Querida no es un participio, conclusivo, de final de acción, de recepción. Es la diana de un ataque frontal y a destiempo en la impostura de la educación y las buenas costumbres. La sustitución del apelativo formal, de mi nombre, de mi rango, aquel obtenido con empeño y cierto encono a las tradiciones, manando como sangre salada de un costado abierto hasta confluir en la certificación que me acredita, que me nombra y constituye, que me permite ser lo que ya era antes de que se me concediese, solo anticipa futuras desafectaciones.
—Querida,
siéntate. Comencemos.
El
imperativo no es una invitación torpe y despistada, empuñada por una voluntad
desbocada que no presta atención a la concreción verbal de pensamientos y
conceptos. No es una formalidad vacía y con cierta ternura, la que se emplea
con los abuelos y con los niños, como el pronombre de confianza. La voluntad
arrastra la línea de causalidad que, de otro modo, podría ser libre creación.
—Parece que hemos
estudiado un poco.
El
adverbio de cantidad desmerece la interlocución; el humor prefabricado exacerba
el desmerecimiento. Años de esfuerzo y exilio, de trasposición de ciclos
vitales, de ocultación de metas íntimas persiguiendo la superación de aquello
que se prohibió, no de modo abierto y obsecuente, sino aplicando la fórmula de
la venda y la daga. El plural inclusivo que excluye sin mayores consecuencias,
que se incluye como compartiendo un premio desmerecido, desdeñando un
sacrificio que, por invisible y mudo, se desvanece en los más profundo de una
memoria individual, solitaria y huraña, incognoscible para terceros.
—Idiomas,
ofimática, hasta un curso de ilustración. Somos inquietas, ¿verdad?
Confirmación
de una suposición incorrecta, perezosa, ampulosa, infeliz. Contrarrestar una
verdad con la falacia del que tiene poder para imponerla es moneda de cambio.
Y la
mirada al muslo, escondido bajo siete velos y un candado.
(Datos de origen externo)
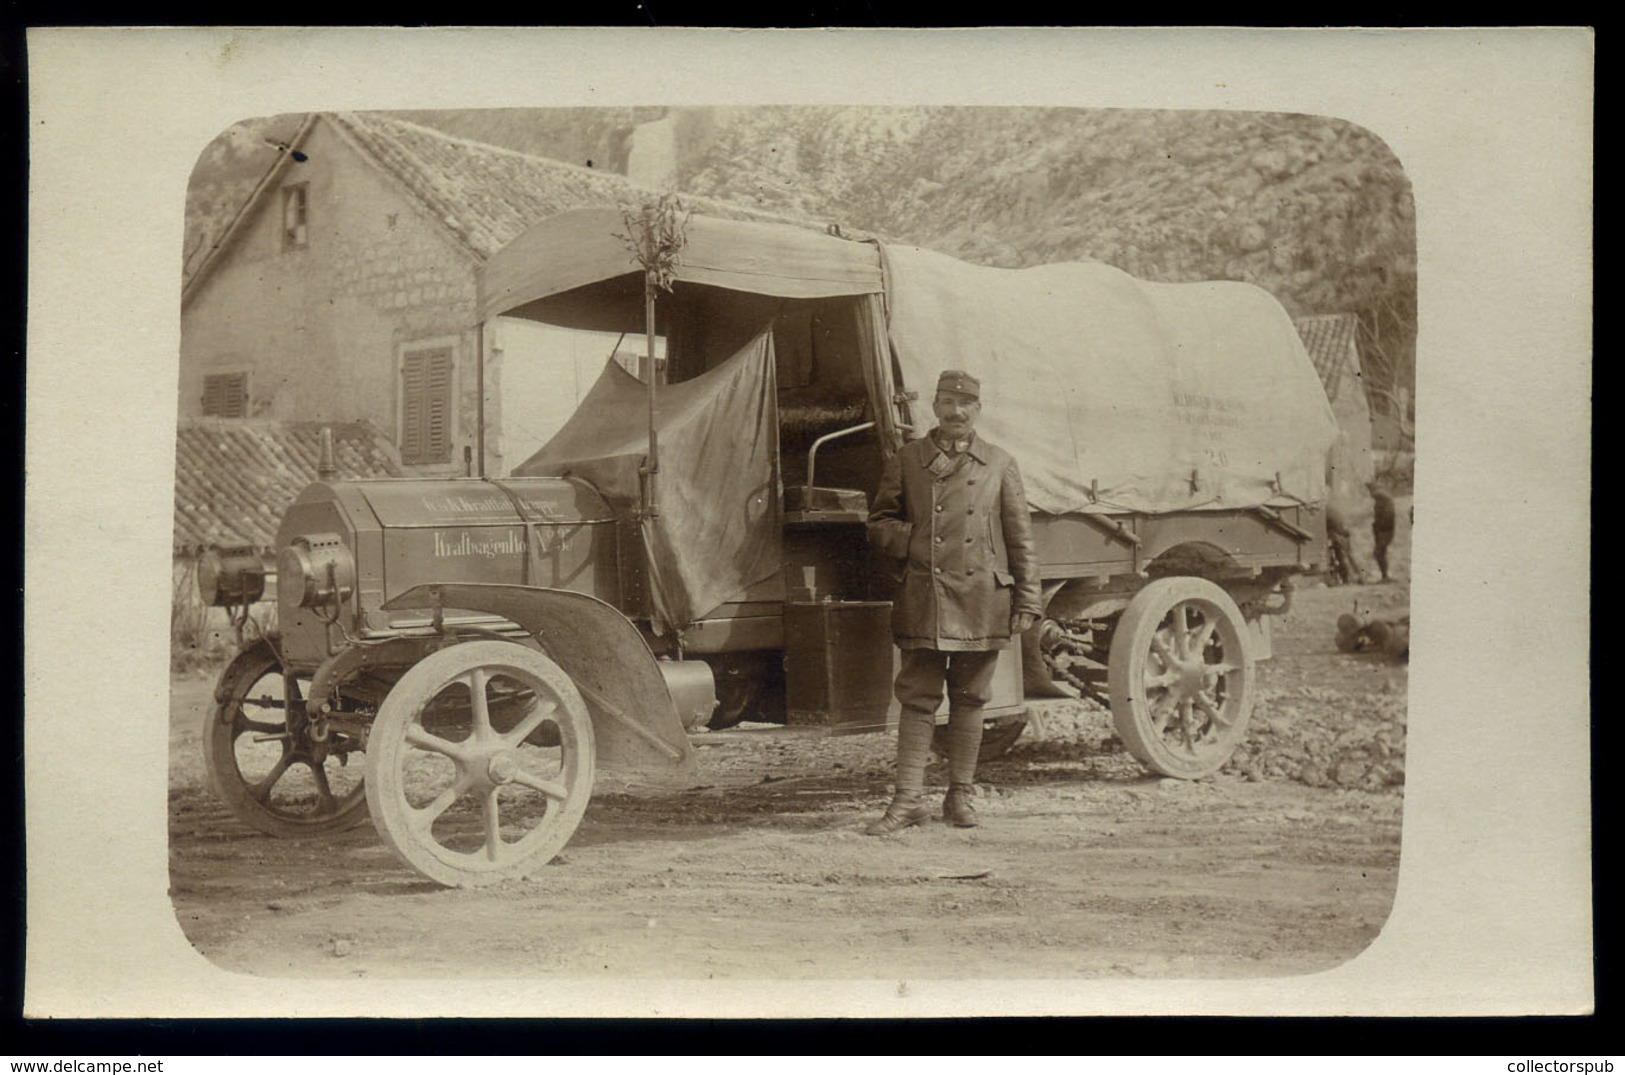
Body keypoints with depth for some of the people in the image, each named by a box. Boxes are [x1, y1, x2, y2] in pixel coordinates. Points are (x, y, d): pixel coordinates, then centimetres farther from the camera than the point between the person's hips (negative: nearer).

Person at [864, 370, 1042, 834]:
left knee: (969, 701, 8)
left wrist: (1027, 602, 4)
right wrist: (913, 542, -7)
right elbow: (879, 523, 12)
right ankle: (909, 799, 2)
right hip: (923, 602, -1)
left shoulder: (1000, 465, 9)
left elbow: (1020, 539, 9)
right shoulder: (905, 461, 7)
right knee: (917, 699, -1)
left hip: (981, 604, 1)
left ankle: (960, 796, 18)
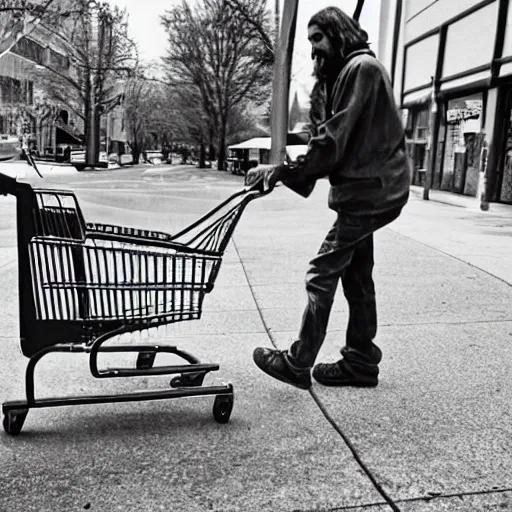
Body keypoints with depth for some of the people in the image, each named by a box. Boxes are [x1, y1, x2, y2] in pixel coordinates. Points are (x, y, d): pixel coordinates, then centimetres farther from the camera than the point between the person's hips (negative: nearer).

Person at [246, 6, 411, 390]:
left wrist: (282, 171, -16)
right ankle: (362, 362, 22)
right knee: (356, 275, 12)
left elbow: (333, 141, -20)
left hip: (369, 190, -10)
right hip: (367, 189, 10)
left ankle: (298, 363, -1)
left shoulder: (362, 67, -12)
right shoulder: (342, 74, 18)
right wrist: (284, 173, -7)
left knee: (323, 273, -8)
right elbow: (330, 141, 8)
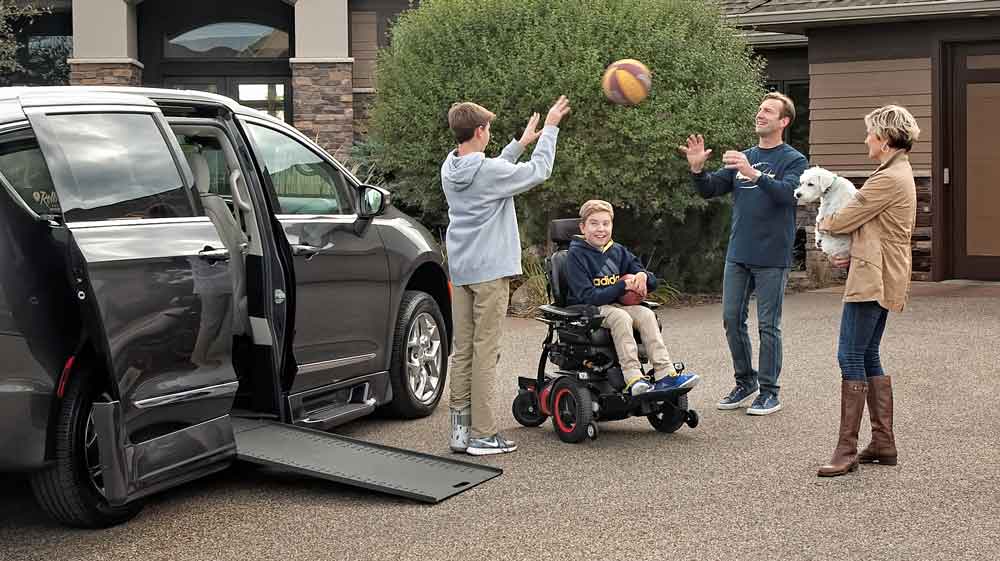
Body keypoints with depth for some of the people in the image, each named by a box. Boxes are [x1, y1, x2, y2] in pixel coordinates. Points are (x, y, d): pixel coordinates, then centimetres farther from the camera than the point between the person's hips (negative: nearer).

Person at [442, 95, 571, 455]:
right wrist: (551, 128, 10)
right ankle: (482, 434, -1)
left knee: (463, 351, 9)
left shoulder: (450, 169, 7)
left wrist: (521, 143, 33)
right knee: (485, 352, -4)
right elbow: (539, 170, -1)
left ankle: (461, 428, 11)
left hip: (460, 270, 7)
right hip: (491, 270, -7)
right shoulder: (490, 171, -14)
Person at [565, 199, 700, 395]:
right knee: (621, 317, -32)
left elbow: (652, 283, 14)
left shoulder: (618, 252, 10)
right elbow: (588, 296, -19)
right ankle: (633, 379, -41)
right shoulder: (577, 255, -8)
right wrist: (623, 286, -20)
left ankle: (665, 375, -29)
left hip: (615, 305, 6)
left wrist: (643, 276, -11)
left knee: (646, 314, -20)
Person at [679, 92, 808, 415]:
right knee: (732, 320, 8)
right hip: (738, 255, 6)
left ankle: (769, 391, 8)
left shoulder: (793, 160, -3)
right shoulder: (742, 158, 13)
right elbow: (709, 190, 9)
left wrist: (755, 174, -35)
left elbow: (788, 192, -22)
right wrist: (697, 169, -11)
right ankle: (745, 382, 22)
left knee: (768, 325, -1)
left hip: (772, 258, -6)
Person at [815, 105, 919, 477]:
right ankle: (884, 444, 17)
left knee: (851, 357, -9)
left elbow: (846, 219, -13)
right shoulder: (900, 173, 18)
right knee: (868, 358, 14)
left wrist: (824, 223, 9)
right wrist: (853, 255, 8)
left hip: (872, 279, -11)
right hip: (882, 278, 11)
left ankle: (847, 450, -8)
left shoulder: (889, 179, -16)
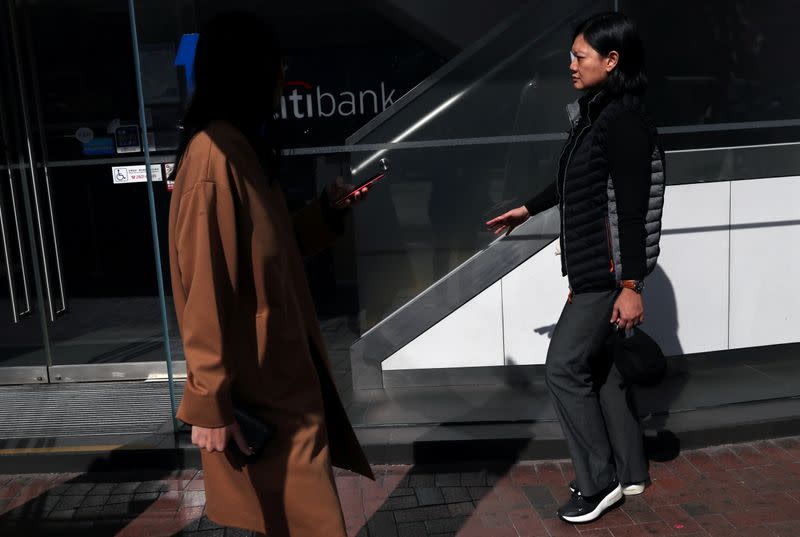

Y la mirada a un
escote inexistente que dejó de desarrollarse bajo el juicio de los ojos. Y la
mirada esquiva al CV, que asoma por un costado de la hoja de solicitud,
solitario y orgulloso, pleno y abandonado bajo el peso de la negligencia.
Antes
del fin, la pregunta:
—¿Sueldo?
La
respuesta se esgrime con una radical ponderación de muslo y escote y una
argumentación igualitaria de números que se equilibran en una arcadia feliz y
ficticia de equiparación salarial. Acepto mordiendo el labio inferior,
entendiendo lo incomprensible. Firmo el formulario, me dirijo a Recursos Humanos,
donde se me entrega uniforme e instrumental, una copia del contrato que firmo
con solvencia y cierto temblor del pulso. Busco la letra pequeña y descubro que
la tipografía es monolítica, no hay trampa ni cartón, todo es confiado a la
transparencia, a la audacia de la perpetración que no se esconde. Se me indica
un manual con la regulación laboral que no incluye más que mis deberes y
prohibidas negligencias. Se me indica una fecha, día y hora, lugar, asunto.
Amanece
más temprano de lo habitual. Me visto con lo asignado, como corresponde. Acudo
a la cita acordada, con contrato e instrumental, el nombre en la solapa escrito
con rotulador, la precariedad de lo temporal.
Una pregunta me saca de la ensoñación que provoca el
insomnio cotidiano:
—¿Por qué regresó, doctora Stropovski?_
Y miro las jacarandas recortadas contra el cielo filtrado
de bruma, y la brisa animada por el aroma de mi infancia, y susurro: “Por amor”.